Cole Brown

Opinion: Black Kids in Prep Schools Nationwide Speak Out

by Cole Brown - August 6, 2020

Not long ago, while researching for my first book, Greyboy, I asked Black kids who’d attended predominately white schools to rehash the brush-ups with prejudice that their younger years had delivered. Though time had passed, the memories rushed back to them forcefully. 

One twenty-something described receiving suspensions throughout high school, always attributed, obscurely, to her “bad attitude”. A young man repeated the phrase his white peers complimented him with more than once in those years – “I don’t really like Black people but I like you”. Another young woman recalled hearing a white classmate refer to their Black peer as “that nigger kid”. She was in first grade at the time. 

To their chorus, I added the experiences I’d gathered under similar circumstances  – the soccer game where I was called a nigger and told to run home; the college counselor who informed me that Georgetown, my alma mater,  was far out of reach; the house party that police stormed into, thrusting my best friend and I, the only Black attendees, to the floor, then drawing their Glocks. 

So, when I stumbled upon the Instagram pages that have popped up in recent weeks for Black alumni to publicly rebuke the lily-white academies that molded them, and when I read the litany of not-so-microaggressions they listed, I knew they spoke truth. Blackness, in an environment that places little value upon it, can be an isolating affliction. 

Fortunately, the stories are having their intended effect. Schools from New York to L.A. have been dragged into a reckoning. Institutions are, seemingly for the first time, considering the adverse experience they have cultivated for some. This realization is a hard pill to swallow. Almost daily, when the trend began, the white people with whom I shared those spaces described the shock and horror they felt at realizing such ignorance thrived within their hallowed halls. 

The pages surprised me too. I’m surprised anyone cared.

I commend students today for using modern tools to thrust these narratives into the spotlight. They’ve forced a conversation that is many decades overdue. But I remember my own time in high school and know that we weren’t church mice either. I graduated six years ago. We had Twitter. 

We lamented our daily indignities across Tweets, Facebook groups, and groupchats. We talked about them in Black Student Unions and segregated lunch tables. And we took it a step further. We told faculty, and staff, and guidance counselors, and heads of school. And when nothing changed, we kept on keeping on ‘cause it was easier that way. No one seemed interested then in the Black prep plight.

So, perhaps my community is allowed its shock, but it can’t rightfully claim ignorance. And if I am to believe the stories coming from alumni of schools across the country – which I do – theirs can’t either. 

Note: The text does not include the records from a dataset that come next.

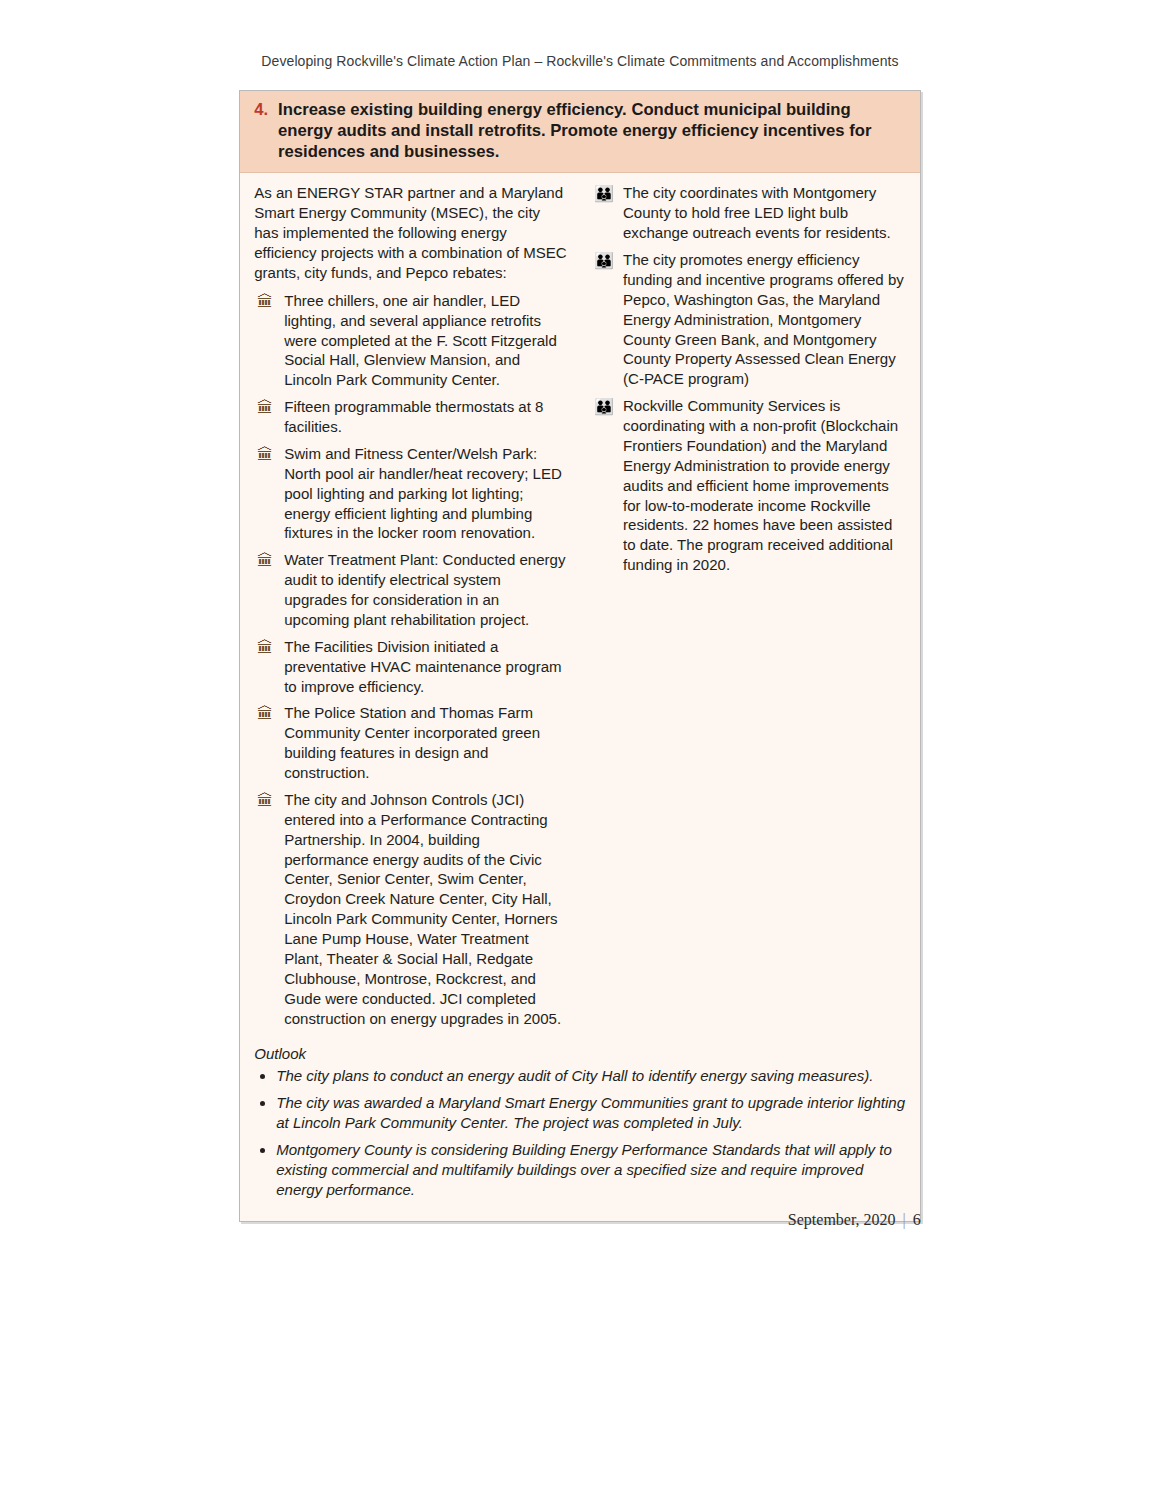Developing Rockville's Climate Action Plan – Rockville's Climate Commitments and Accomplishments
4.
Increase existing building energy efficiency. Conduct municipal building energy audits and install retrofits. Promote energy efficiency incentives for residences and businesses.
As an ENERGY STAR partner and a Maryland Smart Energy Community (MSEC), the city has implemented the following energy efficiency projects with a combination of MSEC grants, city funds, and Pepco rebates:
🏛Three chillers, one air handler, LED lighting, and several appliance retrofits were completed at the F. Scott Fitzgerald Social Hall, Glenview Mansion, and Lincoln Park Community Center.
🏛Fifteen programmable thermostats at 8 facilities.
🏛Swim and Fitness Center/Welsh Park: North pool air handler/heat recovery; LED pool lighting and parking lot lighting; energy efficient lighting and plumbing fixtures in the locker room renovation.
🏛Water Treatment Plant: Conducted energy audit to identify electrical system upgrades for consideration in an upcoming plant rehabilitation project.
🏛The Facilities Division initiated a preventative HVAC maintenance program to improve efficiency.
🏛The Police Station and Thomas Farm Community Center incorporated green building features in design and construction.
🏛The city and Johnson Controls (JCI) entered into a Performance Contracting Partnership. In 2004, building performance energy audits of the Civic Center, Senior Center, Swim Center, Croydon Creek Nature Center, City Hall, Lincoln Park Community Center, Horners Lane Pump House, Water Treatment Plant, Theater & Social Hall, Redgate Clubhouse, Montrose, Rockcrest, and Gude were conducted. JCI completed construction on energy upgrades in 2005.
👪The city coordinates with Montgomery County to hold free LED light bulb exchange outreach events for residents.
👪The city promotes energy efficiency funding and incentive programs offered by Pepco, Washington Gas, the Maryland Energy Administration, Montgomery County Green Bank, and Montgomery County Property Assessed Clean Energy (C-PACE program)
👪Rockville Community Services is coordinating with a non-profit (Blockchain Frontiers Foundation) and the Maryland Energy Administration to provide energy audits and efficient home improvements for low-to-moderate income Rockville residents. 22 homes have been assisted to date. The program received additional funding in 2020.
Outlook
The city plans to conduct an energy audit of City Hall to identify energy saving measures).
The city was awarded a Maryland Smart Energy Communities grant to upgrade interior lighting at Lincoln Park Community Center. The project was completed in July.
Montgomery County is considering Building Energy Performance Standards that will apply to existing commercial and multifamily buildings over a specified size and require improved energy performance.
September, 2020|6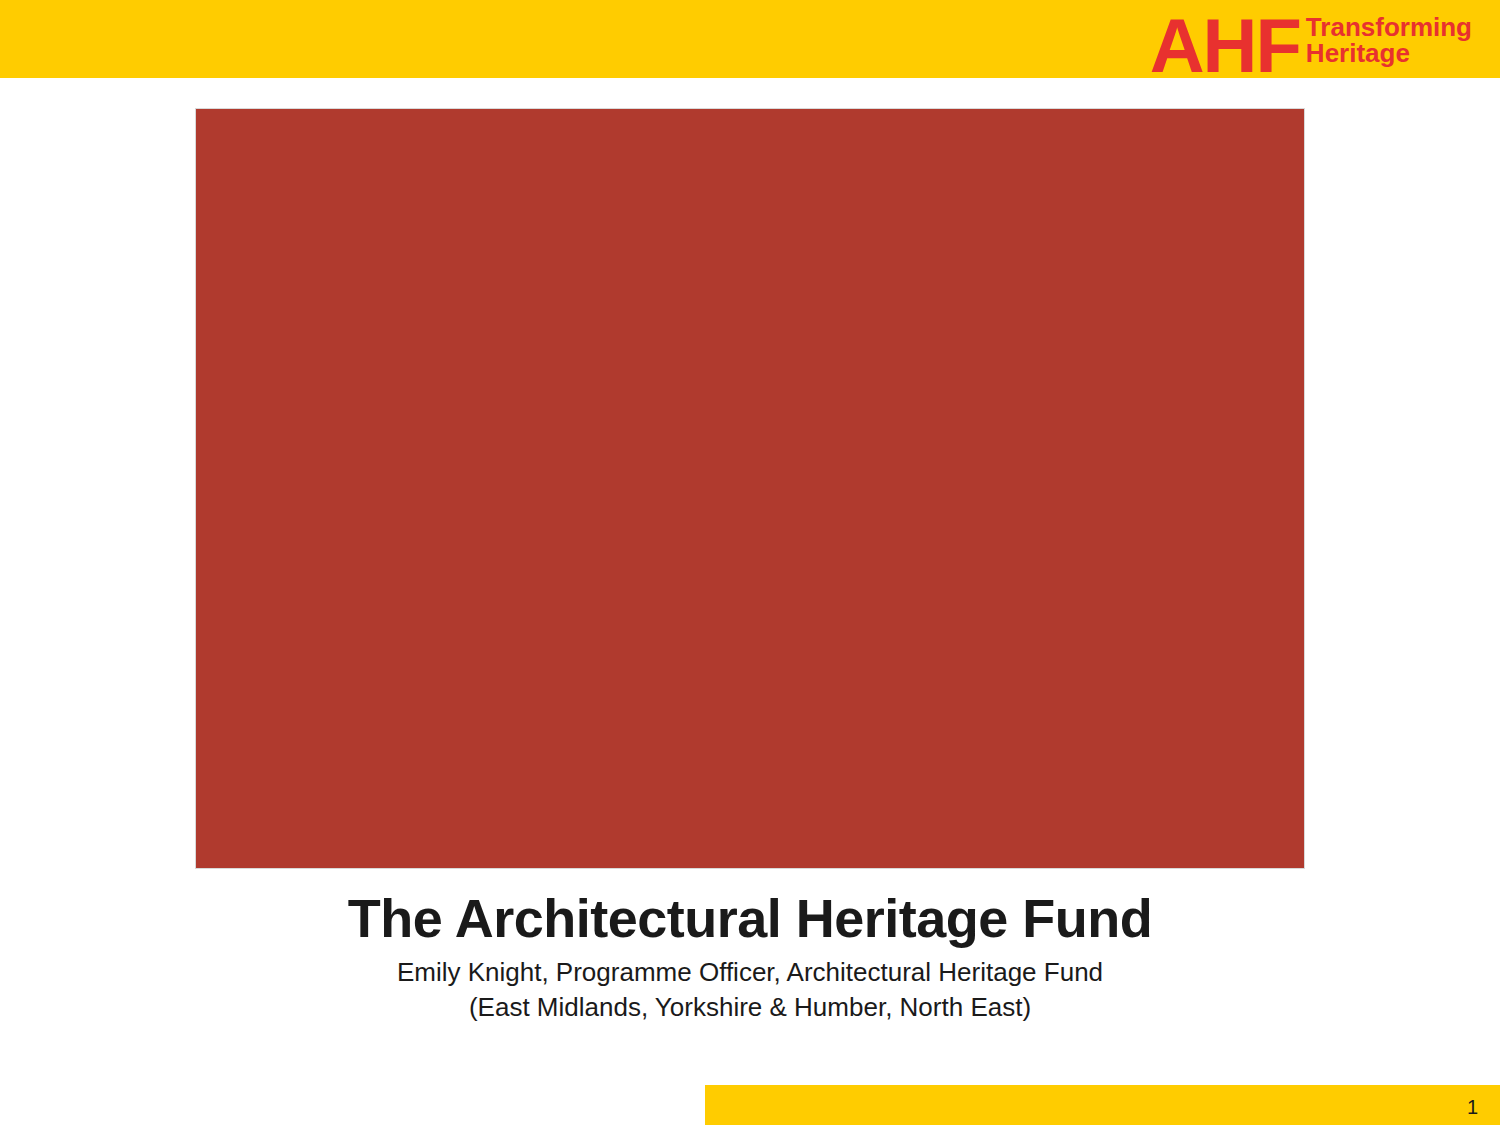AHF
Transforming Heritage
The Architectural Heritage Fund
Emily Knight, Programme Officer, Architectural Heritage Fund
(East Midlands, Yorkshire & Humber, North East)
1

The prejudice found in white spaces, like all other forms, operates on two levels, both of which seem to have gone unnoticed. Not for a lack of evidence but for a determined unwillingness to see. 

The first is local. Those interracial, interpersonal interactions that white classmates called “funny” – or in sparse moments of enlightenment, “mistakes” – but I knew to deem destructive. Slights on hair and hips for the girls. Dim expectations for the boys. Commonplace discourtesies that seemed insignificant, but when added together, marooned us Black kids on an island of uncertainty, calculating constantly where, within the high school scheme, we might find a home. 

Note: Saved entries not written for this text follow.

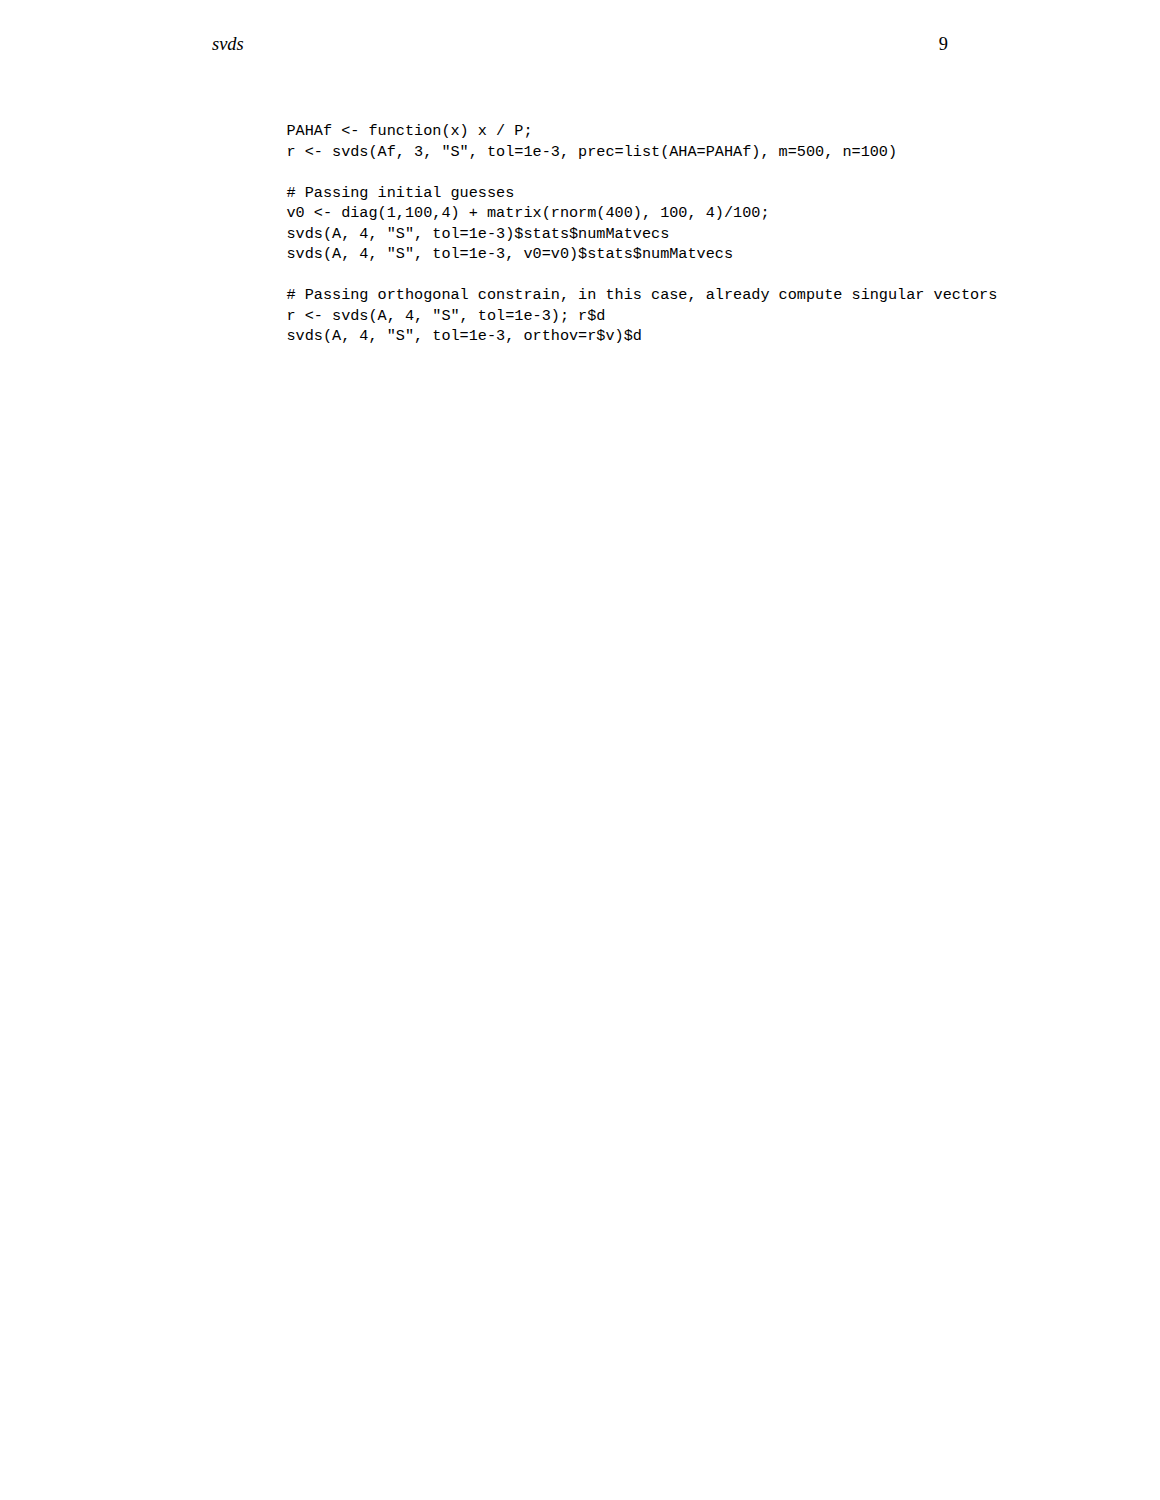svds 9
    PAHAf <- function(x) x / P;
    r <- svds(Af, 3, "S", tol=1e-3, prec=list(AHA=PAHAf), m=500, n=100)

    # Passing initial guesses
    v0 <- diag(1,100,4) + matrix(rnorm(400), 100, 4)/100;
    svds(A, 4, "S", tol=1e-3)$stats$numMatvecs
    svds(A, 4, "S", tol=1e-3, v0=v0)$stats$numMatvecs

    # Passing orthogonal constrain, in this case, already compute singular vectors
    r <- svds(A, 4, "S", tol=1e-3); r$d
    svds(A, 4, "S", tol=1e-3, orthov=r$v)$d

@BlackMainlineSpeaks (the page for my locale) and others like it have created a forum for us to call this first sort by its name – not “mistakes”, nor “kids being kids”, nor “oopsies-daisies” – but “racism”. It is an important step. The collective catharsis shared by Black students and alumni was hard earned. 

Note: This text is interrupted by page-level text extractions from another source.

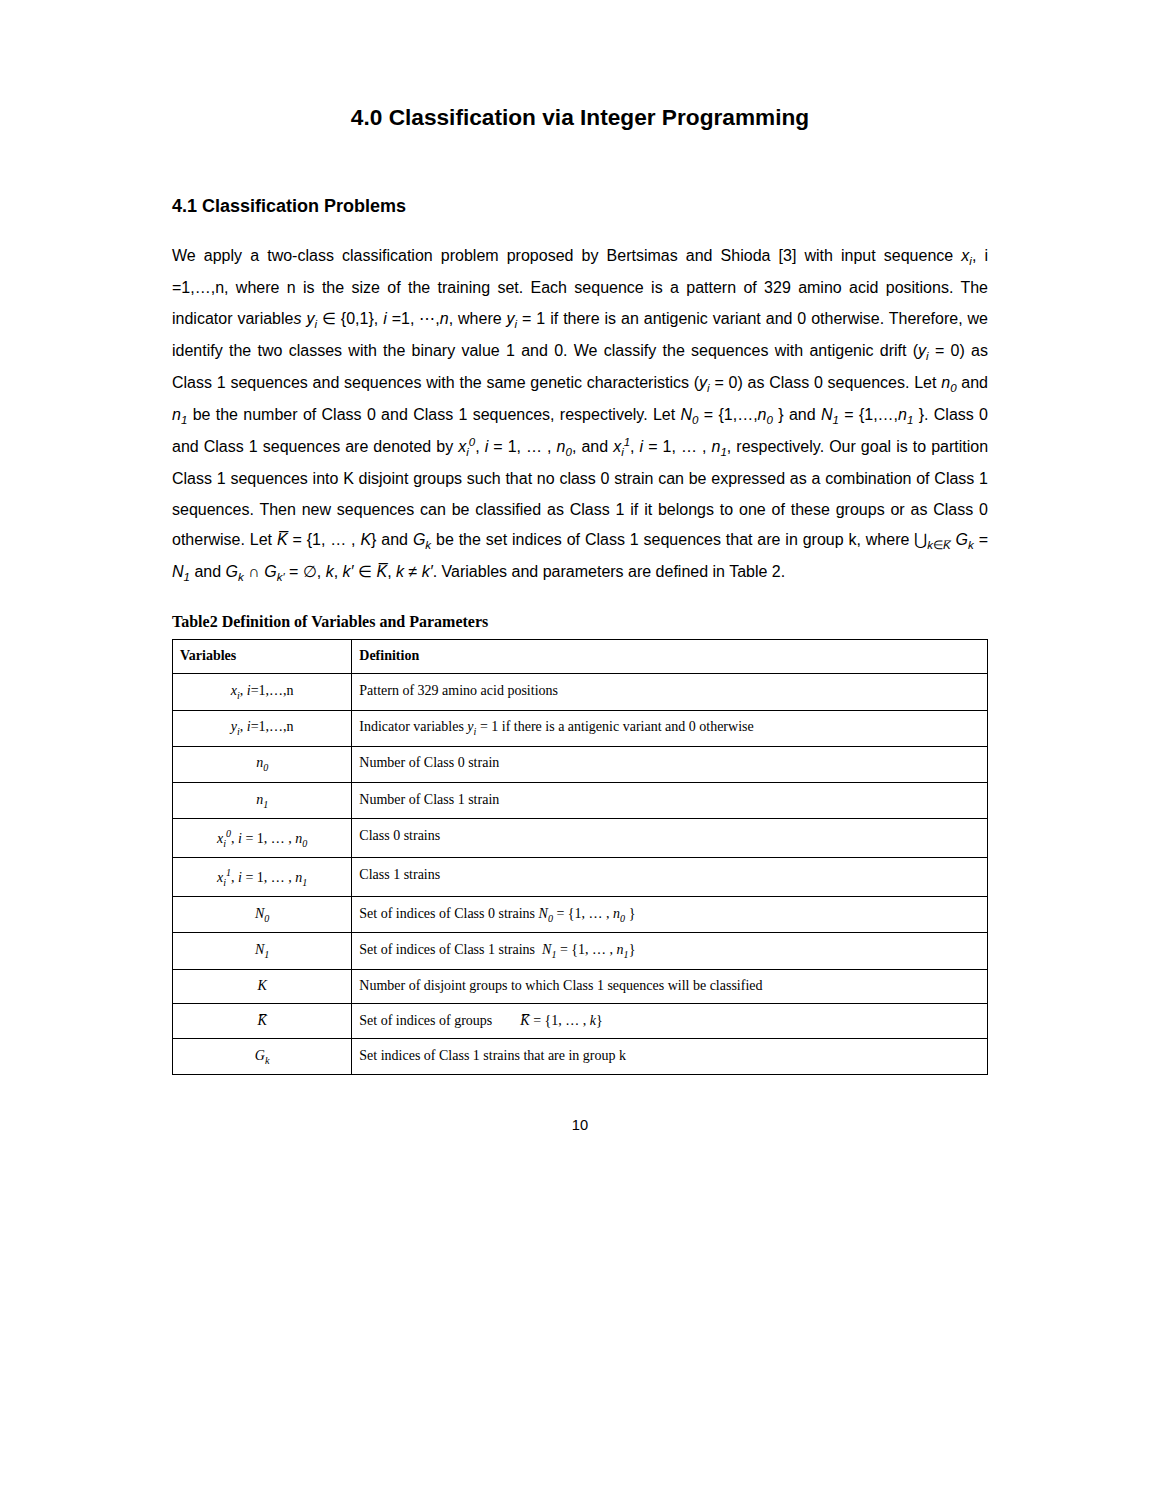4.0 Classification via Integer Programming
4.1 Classification Problems
We apply a two-class classification problem proposed by Bertsimas and Shioda [3] with input sequence xi, i =1,…,n, where n is the size of the training set. Each sequence is a pattern of 329 amino acid positions. The indicator variables yi ∈ {0,1}, i =1, ⋯,n, where yi = 1 if there is an antigenic variant and 0 otherwise. Therefore, we identify the two classes with the binary value 1 and 0. We classify the sequences with antigenic drift (yi = 0) as Class 1 sequences and sequences with the same genetic characteristics (yi = 0) as Class 0 sequences. Let n0 and n1 be the number of Class 0 and Class 1 sequences, respectively. Let N0 = {1,…,n0 } and N1 = {1,…,n1 }. Class 0 and Class 1 sequences are denoted by xi0, i = 1, … , n0, and xi1, i = 1, … , n1, respectively. Our goal is to partition Class 1 sequences into K disjoint groups such that no class 0 strain can be expressed as a combination of Class 1 sequences. Then new sequences can be classified as Class 1 if it belongs to one of these groups or as Class 0 otherwise. Let K̅ = {1, … , K} and Gk be the set indices of Class 1 sequences that are in group k, where ⋃k∈K̅ Gk = N1 and Gk ∩ Gk′ = ∅, k, k′ ∈ K̅, k ≠ k′. Variables and parameters are defined in Table 2.
Table2 Definition of Variables and Parameters
| Variables | Definition |
| --- | --- |
| x i , i =1,…,n | Pattern of 329 amino acid positions |
| y i , i =1,…,n | Indicator variables y i = 1 if there is a antigenic variant and 0 otherwise |
| n 0 | Number of Class 0 strain |
| n 1 | Number of Class 1 strain |
| x i 0 , i = 1, … , n 0 | Class 0 strains |
| x i 1 , i = 1, … , n 1 | Class 1 strains |
| N 0 | Set of indices of Class 0 strains N 0 = {1, … , n 0 } |
| N 1 | Set of indices of Class 1 strains N 1 = {1, … , n 1 } |
| K | Number of disjoint groups to which Class 1 sequences will be classified |
| K̅ | Set of indices of groups K̅ = {1, … , k } |
| G k | Set indices of Class 1 strains that are in group k |
10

But students can’t be expected to change the second sort – the structural. School leaders must. Not through letters to boards, all-school assemblies, or Black History Month assignments, but through an ongoing commitment to the practice of reversing Black neglect that seems so in Vogue today. And I hope they do. Today’s Black students deserve not to see the shadows of our adolescence repeated in theirs.